3. "Frankie Tear Drop" by Suicide - Another quasi-predictable choice, but Suicide's dismal tale of a hopeless factory worker who kills his own family then goes to Hell is disquieting in its abject suffering, especially as Alan Vega starts to scream like a tortured soul.
2."The Tenderness of Wolves" by Coil - You could really pick any track off this album, Scatology, as the entire record makes for entirely uneasy listening (a fine runner-up selection might the unspeakably distasteful creep-out, "The Sewage Worker's Birthday Party"). What makes "The Tenderness of Wolves" so disturbing for me, however, is the baying and crying in the intro before Gavin Friday starts to sing, conjuring to mind the "baby" in David Lynch's "Eraserhead". Unsettling.

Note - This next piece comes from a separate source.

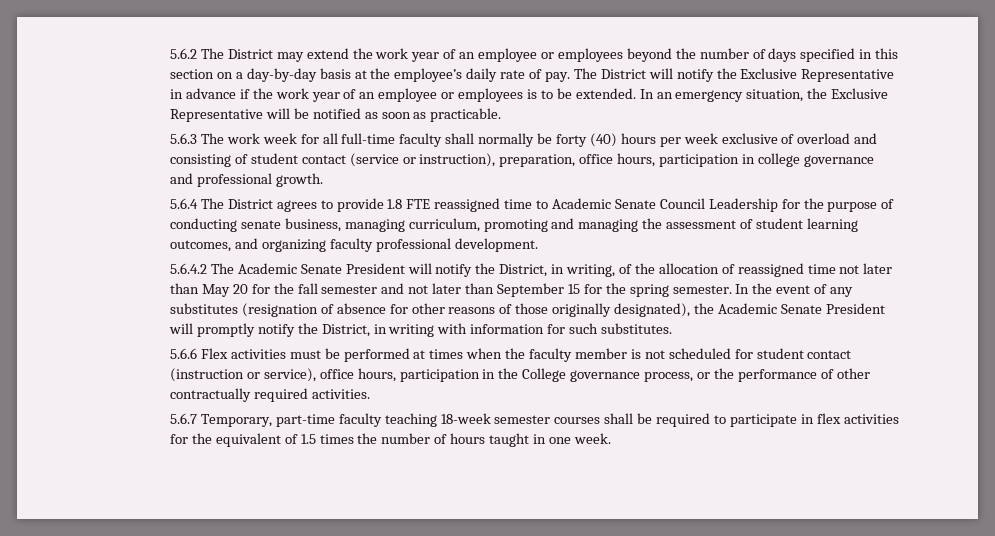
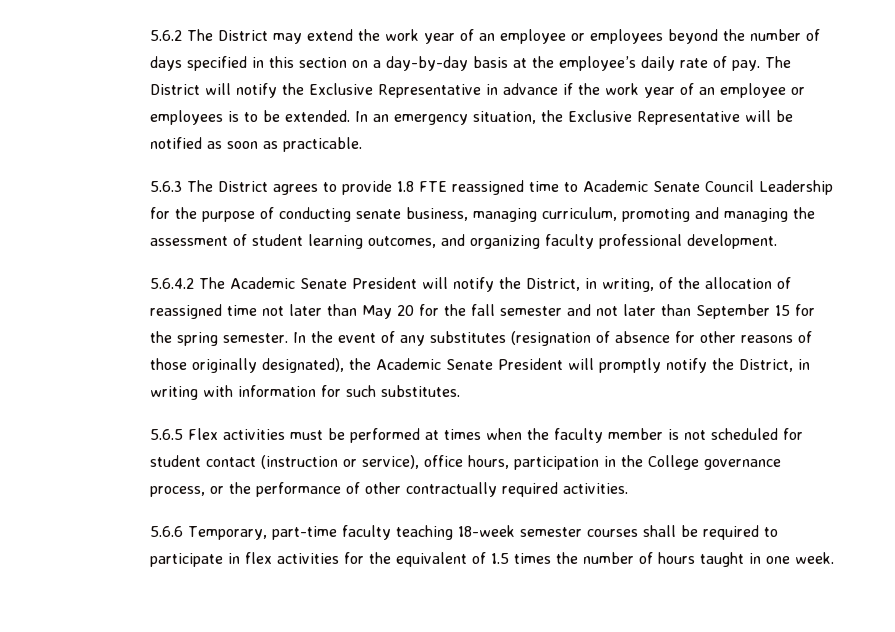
[226,133,878,147] [169,153,874,167] [169,173,323,187] [169,198,224,209] work week for all full-time faculty shall normally be forty (40) hours per week exclusive of overload and consisting of student contact (service or instruction), preparation, office hours, participation in college governance and professional growth. // 5.6.4 The -> (213, 186) none
[169,348,197,359] 5.6.6 -> [149,429,183,440] 5.6.5
[169,413,197,424] 5.6.7 -> [149,526,183,537] 5.6.6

1."Hamburger Lady" by Throbbing Gristle - I work two overnight shifts a week here at the office, and for much of the shift, I'm the only person on the floor. I'll usually put on some music to help pass the time, but this track (off D.O.A.:The Third and Final Report of Throbbing Gristle) is STRICTLY VERBOTTEN, as it never fails to completely creep the bejesus out of me. It arrives slowly like a viscous liquid seeping under your door, punctuated by ominous electronic humming and what sounds like strangled weeping. Gristler Genesis P_Orridge then starts to tell the tale of a woman in a hospital burn unit who is completely charred from the waist up. Both utterly harrowing and strangely compelling.